### Task details
Please gather every line in the listing below that contains the string "radius", and copy each of those lines in full.

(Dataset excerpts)
(begin)

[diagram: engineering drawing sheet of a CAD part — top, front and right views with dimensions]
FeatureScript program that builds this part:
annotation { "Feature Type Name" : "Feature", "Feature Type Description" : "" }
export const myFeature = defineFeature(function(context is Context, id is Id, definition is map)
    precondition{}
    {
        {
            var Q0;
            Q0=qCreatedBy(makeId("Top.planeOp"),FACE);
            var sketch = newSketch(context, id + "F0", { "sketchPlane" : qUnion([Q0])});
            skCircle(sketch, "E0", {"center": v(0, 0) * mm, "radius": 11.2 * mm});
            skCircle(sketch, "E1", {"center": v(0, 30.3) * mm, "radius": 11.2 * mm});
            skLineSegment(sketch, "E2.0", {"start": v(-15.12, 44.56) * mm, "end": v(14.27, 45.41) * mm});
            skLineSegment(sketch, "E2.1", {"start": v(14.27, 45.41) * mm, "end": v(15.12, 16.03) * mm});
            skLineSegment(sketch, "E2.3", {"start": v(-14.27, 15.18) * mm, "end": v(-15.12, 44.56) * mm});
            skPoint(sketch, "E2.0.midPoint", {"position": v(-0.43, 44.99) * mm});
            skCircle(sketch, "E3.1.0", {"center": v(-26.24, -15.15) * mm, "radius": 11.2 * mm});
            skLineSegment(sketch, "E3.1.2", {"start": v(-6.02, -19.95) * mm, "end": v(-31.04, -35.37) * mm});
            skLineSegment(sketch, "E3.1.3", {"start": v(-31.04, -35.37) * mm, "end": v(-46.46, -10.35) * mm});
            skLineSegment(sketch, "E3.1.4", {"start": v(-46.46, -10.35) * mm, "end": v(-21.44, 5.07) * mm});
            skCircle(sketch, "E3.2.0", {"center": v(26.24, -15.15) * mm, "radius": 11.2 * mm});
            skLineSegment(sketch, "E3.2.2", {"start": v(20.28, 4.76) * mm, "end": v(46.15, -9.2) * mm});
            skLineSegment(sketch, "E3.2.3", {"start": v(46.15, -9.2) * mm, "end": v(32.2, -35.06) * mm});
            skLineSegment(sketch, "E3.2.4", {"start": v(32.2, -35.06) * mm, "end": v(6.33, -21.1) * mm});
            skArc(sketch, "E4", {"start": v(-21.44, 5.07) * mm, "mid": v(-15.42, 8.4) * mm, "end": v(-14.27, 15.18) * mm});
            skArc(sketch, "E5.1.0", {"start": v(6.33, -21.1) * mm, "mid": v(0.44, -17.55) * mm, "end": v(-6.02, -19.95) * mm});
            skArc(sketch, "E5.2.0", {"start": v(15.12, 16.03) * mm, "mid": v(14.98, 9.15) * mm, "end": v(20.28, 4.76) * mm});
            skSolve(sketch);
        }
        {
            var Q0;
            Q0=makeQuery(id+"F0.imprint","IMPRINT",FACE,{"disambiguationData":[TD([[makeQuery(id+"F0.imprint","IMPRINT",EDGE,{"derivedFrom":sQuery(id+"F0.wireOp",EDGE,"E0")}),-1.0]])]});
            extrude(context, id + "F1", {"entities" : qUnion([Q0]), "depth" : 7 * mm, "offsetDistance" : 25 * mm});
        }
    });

(end)

### Written answer
            skCircle(sketch, "E0", {"center": v(0, 0) * mm, "radius": 11.2 * mm});
            skCircle(sketch, "E1", {"center": v(0, 30.3) * mm, "radius": 11.2 * mm});
            skCircle(sketch, "E3.1.0", {"center": v(-26.24, -15.15) * mm, "radius": 11.2 * mm});
            skCircle(sketch, "E3.2.0", {"center": v(26.24, -15.15) * mm, "radius": 11.2 * mm});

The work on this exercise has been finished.